On the train I had been the storm-center of a heated difference of opinion. The Peruvian passengers contended that I should descend by the morning express to Lima, where I would quickly recover under the care of famous physicians of the capital; the train-crew that I should enter the hospital of the American mining company on “the Hill.” There could be no debate between entrusting myself again to the careless inefficiency of native practitioners, and the happy opportunity of entering an institution conducted by men of my own race. When I had found a boy to carry my baggage, I set out with high hopes, if slow steps, for the American hospital.

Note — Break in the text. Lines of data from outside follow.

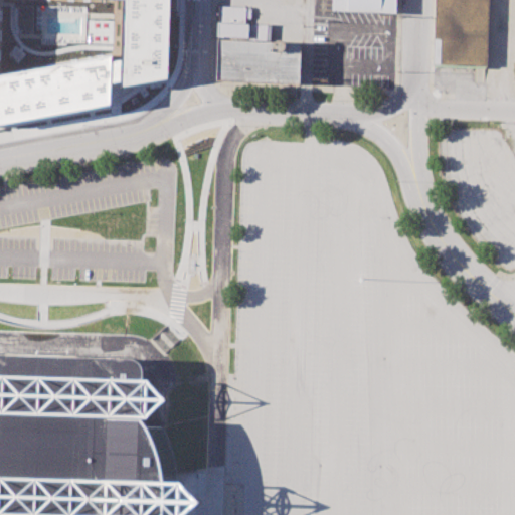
[(0,0),(178,0),(178,45),(172,69),(161,87),(150,98),(133,108),(81,119),(0,130),(0,0)]
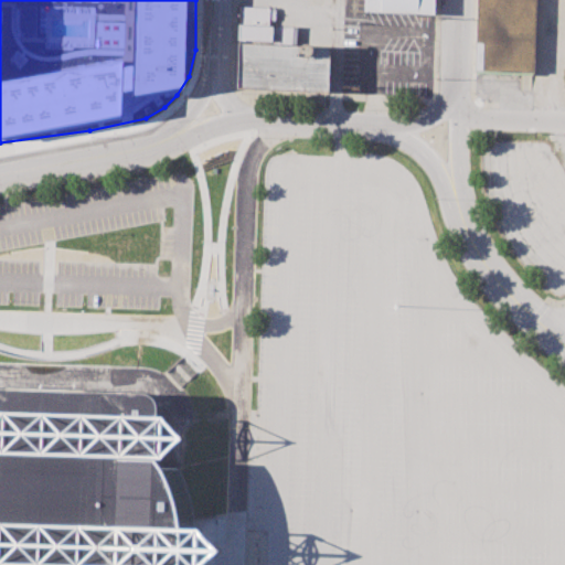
[(364,0),(434,0),(434,14),(364,11),(364,0)]
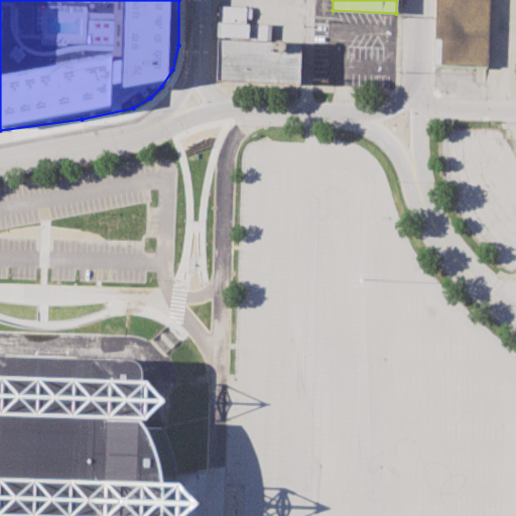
[(436,0),(490,0),(488,66),(434,63),(436,0)]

It was an imposing, one-story building, covering a space equal to a city block and forming a hollow square around an extensive cement-floored patio, on the far edge of the drear and colorless American mining town, well removed from its smoke and swirling dust and disturbing noises. My welcome was not, to be sure, exactly what a morbid imagination had led me to picture, but that was no doubt due to the fact that both doctors were at the moment absent. The head-nurse overcame in time her inclination to refuse me admittance, and sent an Indian boy, closely related in personal habits to the occupants of mountain-top chozas, to show me into a ward. In appearance it was all that a hospital ward should be, its ten imported cots all unoccupied. The boy jerked his head sidewise toward a chair and disappeared. Two empty hours dragged funereally by. Then another Indian youth, startlingly like a personification of squalor and uncleanliness in a masque gotten up by some stern disciple of the Zola school of realism, burst in upon my feverish dreams, and before I could raise a hand in protest thrust a thermometer into my mouth. Evidently it was his assigned duty to take the temperature of anyone caught on the premises. Had I come into the ward to recane the chairs, no doubt he would have forced a thermometer down my throat, like some automatic machine worked by springs, removed and shaken it, wiped it on the seat of his trousers, and pattered away on his bare feet.